- [Exercise requirements] Only the lines from the one containing "32: (358, 210, 0.24)" through the one containing "49: (671, 175, 0.23)" should be printed, exactly as they appear below, with both ends included.

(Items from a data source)
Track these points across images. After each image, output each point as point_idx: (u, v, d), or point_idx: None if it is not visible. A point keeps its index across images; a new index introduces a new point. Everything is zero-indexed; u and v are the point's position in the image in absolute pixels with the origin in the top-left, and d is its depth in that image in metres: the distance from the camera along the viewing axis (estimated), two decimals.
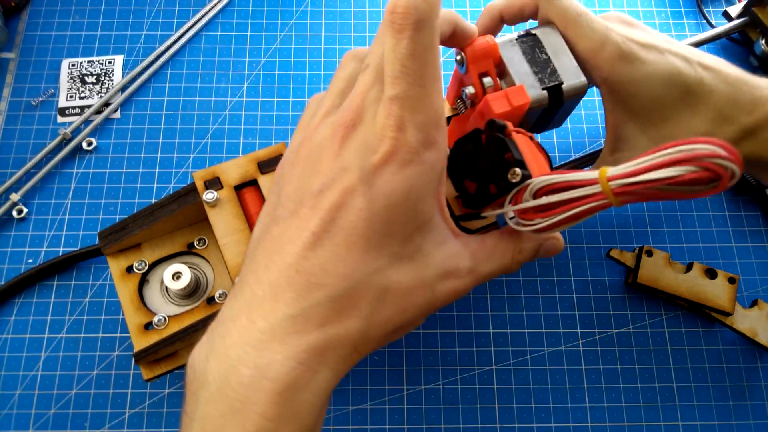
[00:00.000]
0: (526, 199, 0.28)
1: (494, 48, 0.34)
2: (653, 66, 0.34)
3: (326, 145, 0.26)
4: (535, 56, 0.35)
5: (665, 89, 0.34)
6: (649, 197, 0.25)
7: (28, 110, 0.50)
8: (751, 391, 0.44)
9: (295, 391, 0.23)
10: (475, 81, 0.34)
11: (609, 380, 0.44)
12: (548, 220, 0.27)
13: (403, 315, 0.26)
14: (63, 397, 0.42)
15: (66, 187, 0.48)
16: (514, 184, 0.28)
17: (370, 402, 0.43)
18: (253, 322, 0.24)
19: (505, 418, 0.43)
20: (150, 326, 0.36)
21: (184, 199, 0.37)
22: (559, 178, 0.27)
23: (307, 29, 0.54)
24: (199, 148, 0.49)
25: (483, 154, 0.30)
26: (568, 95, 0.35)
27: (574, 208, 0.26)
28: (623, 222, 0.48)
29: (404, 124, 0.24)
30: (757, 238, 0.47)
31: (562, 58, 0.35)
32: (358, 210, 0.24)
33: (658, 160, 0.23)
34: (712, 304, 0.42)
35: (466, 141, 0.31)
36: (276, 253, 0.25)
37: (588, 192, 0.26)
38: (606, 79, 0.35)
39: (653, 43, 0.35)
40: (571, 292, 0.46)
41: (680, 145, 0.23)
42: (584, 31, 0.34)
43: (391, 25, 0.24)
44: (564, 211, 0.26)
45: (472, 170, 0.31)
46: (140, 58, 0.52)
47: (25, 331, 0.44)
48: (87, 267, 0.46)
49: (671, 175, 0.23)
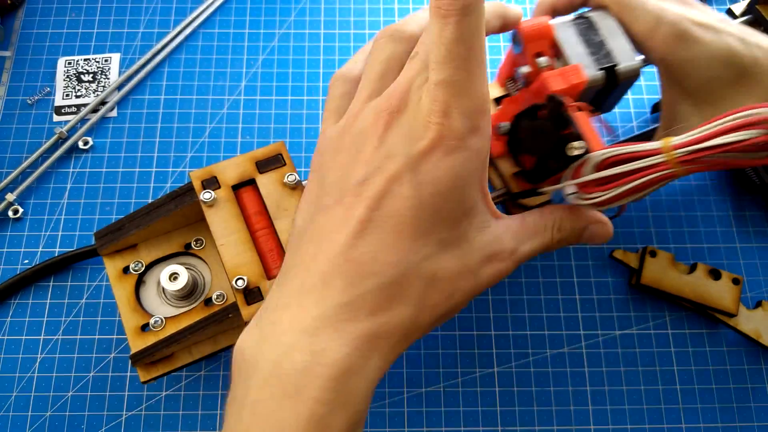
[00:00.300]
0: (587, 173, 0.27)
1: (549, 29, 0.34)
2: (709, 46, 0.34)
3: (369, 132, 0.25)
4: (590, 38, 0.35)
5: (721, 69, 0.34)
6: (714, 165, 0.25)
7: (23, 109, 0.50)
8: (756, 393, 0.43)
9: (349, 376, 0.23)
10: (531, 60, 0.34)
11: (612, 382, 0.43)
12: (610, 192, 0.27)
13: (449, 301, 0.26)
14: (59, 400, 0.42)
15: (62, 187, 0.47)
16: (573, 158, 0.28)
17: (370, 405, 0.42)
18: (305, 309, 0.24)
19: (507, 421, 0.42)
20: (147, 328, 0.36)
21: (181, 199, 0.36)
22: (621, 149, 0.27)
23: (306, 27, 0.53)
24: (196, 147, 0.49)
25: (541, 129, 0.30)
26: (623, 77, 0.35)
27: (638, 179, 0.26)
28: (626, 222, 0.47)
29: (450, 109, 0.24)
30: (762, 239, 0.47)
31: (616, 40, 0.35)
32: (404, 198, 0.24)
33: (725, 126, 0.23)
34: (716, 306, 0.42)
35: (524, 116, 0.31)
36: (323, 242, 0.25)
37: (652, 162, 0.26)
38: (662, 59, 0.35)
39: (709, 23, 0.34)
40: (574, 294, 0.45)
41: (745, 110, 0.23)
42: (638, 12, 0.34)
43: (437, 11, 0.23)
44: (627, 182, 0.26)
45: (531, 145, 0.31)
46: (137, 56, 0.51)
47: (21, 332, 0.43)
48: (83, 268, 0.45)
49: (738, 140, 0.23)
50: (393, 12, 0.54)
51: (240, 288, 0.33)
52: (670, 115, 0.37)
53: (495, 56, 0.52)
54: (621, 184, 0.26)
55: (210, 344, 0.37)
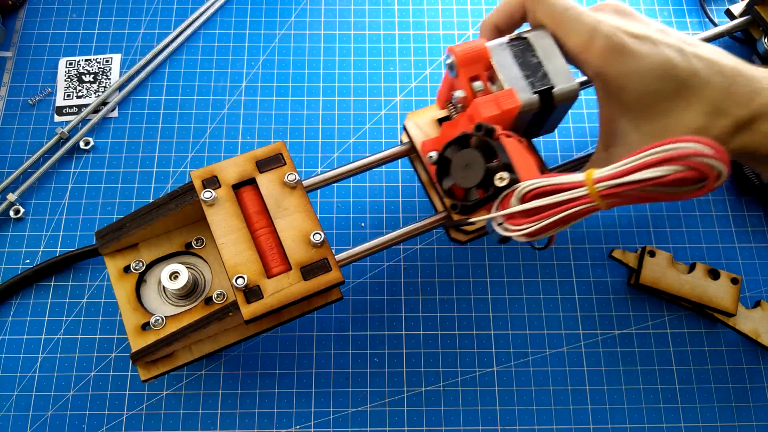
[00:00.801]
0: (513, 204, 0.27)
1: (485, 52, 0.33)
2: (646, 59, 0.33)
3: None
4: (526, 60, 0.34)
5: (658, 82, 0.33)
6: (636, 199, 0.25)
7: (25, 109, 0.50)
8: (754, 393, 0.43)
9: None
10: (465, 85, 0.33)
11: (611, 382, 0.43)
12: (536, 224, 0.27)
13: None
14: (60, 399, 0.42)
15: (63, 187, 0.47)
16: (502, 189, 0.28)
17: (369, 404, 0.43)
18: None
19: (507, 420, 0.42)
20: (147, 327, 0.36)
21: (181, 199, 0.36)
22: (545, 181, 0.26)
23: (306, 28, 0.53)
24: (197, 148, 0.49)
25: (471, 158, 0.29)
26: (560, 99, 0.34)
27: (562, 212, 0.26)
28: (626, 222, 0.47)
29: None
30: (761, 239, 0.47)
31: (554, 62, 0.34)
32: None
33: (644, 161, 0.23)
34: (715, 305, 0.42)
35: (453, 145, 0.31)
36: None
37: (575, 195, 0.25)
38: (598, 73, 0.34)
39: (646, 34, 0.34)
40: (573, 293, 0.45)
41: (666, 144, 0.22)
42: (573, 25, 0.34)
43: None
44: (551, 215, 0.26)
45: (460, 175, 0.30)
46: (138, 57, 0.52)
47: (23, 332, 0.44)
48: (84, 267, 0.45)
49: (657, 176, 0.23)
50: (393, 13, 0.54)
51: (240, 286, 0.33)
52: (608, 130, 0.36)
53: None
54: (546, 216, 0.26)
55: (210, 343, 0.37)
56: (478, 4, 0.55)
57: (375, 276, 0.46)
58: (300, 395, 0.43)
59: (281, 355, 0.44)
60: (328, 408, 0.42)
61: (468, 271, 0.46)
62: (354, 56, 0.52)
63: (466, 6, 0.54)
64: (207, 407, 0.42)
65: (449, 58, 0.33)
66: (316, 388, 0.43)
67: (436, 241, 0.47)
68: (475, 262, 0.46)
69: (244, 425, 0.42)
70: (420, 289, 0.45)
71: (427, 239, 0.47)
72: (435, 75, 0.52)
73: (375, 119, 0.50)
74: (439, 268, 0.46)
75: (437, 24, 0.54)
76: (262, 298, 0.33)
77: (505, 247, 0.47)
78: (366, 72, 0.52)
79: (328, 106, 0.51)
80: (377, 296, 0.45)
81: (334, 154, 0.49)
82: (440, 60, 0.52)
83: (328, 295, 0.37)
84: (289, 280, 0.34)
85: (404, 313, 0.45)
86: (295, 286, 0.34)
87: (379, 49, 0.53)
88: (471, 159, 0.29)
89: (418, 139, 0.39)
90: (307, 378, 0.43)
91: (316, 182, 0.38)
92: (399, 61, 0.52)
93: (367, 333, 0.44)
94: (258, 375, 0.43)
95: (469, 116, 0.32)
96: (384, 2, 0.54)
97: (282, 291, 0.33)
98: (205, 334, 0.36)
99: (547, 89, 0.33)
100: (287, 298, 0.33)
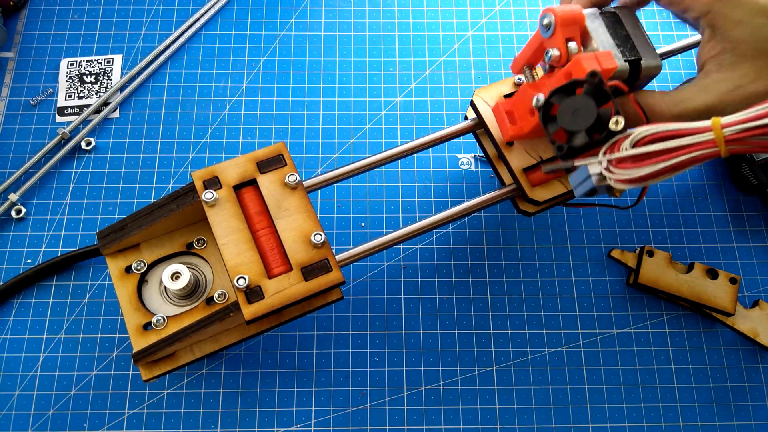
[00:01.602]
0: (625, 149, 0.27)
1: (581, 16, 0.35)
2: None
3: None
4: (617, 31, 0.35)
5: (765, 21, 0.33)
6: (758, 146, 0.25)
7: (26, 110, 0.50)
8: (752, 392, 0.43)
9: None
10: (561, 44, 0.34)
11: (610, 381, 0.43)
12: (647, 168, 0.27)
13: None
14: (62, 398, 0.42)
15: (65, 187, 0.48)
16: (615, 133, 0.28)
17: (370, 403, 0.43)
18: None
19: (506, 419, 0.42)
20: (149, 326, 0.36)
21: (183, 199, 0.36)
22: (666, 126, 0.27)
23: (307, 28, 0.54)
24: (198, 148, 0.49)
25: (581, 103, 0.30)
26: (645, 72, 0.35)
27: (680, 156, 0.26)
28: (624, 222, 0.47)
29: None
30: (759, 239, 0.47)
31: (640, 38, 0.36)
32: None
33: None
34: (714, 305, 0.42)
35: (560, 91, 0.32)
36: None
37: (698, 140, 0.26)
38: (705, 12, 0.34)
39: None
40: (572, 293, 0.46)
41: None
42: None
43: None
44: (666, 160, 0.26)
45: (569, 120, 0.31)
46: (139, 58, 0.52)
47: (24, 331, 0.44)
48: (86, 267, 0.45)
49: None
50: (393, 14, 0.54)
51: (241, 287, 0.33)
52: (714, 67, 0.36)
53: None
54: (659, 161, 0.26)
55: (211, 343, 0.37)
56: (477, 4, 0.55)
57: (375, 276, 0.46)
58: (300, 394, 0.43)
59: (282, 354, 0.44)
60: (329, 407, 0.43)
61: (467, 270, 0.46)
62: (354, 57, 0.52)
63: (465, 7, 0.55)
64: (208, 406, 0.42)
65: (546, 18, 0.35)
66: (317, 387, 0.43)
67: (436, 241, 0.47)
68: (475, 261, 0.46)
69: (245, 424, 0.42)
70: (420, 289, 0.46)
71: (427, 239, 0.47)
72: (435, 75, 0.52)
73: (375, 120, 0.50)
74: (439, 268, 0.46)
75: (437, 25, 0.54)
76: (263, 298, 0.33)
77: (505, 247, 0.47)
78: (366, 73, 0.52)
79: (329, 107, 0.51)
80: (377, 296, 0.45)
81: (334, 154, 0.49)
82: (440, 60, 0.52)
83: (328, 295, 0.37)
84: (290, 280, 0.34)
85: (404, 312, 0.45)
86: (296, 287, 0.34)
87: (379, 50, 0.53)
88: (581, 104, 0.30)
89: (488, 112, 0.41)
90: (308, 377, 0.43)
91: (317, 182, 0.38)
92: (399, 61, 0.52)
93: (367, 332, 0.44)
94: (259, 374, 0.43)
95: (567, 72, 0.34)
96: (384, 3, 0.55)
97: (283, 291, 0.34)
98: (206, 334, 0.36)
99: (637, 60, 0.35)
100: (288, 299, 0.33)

- [Solution]
32: (358, 210, 0.24)
33: (658, 160, 0.23)
34: (712, 304, 0.42)
35: (466, 141, 0.31)
36: (276, 253, 0.25)
37: (588, 192, 0.26)
38: (606, 79, 0.35)
39: (653, 43, 0.35)
40: (571, 292, 0.46)
41: (680, 145, 0.23)
42: (584, 31, 0.34)
43: (391, 25, 0.24)
44: (564, 211, 0.26)
45: (472, 170, 0.31)
46: (140, 58, 0.52)
47: (25, 331, 0.44)
48: (87, 267, 0.46)
49: (671, 175, 0.23)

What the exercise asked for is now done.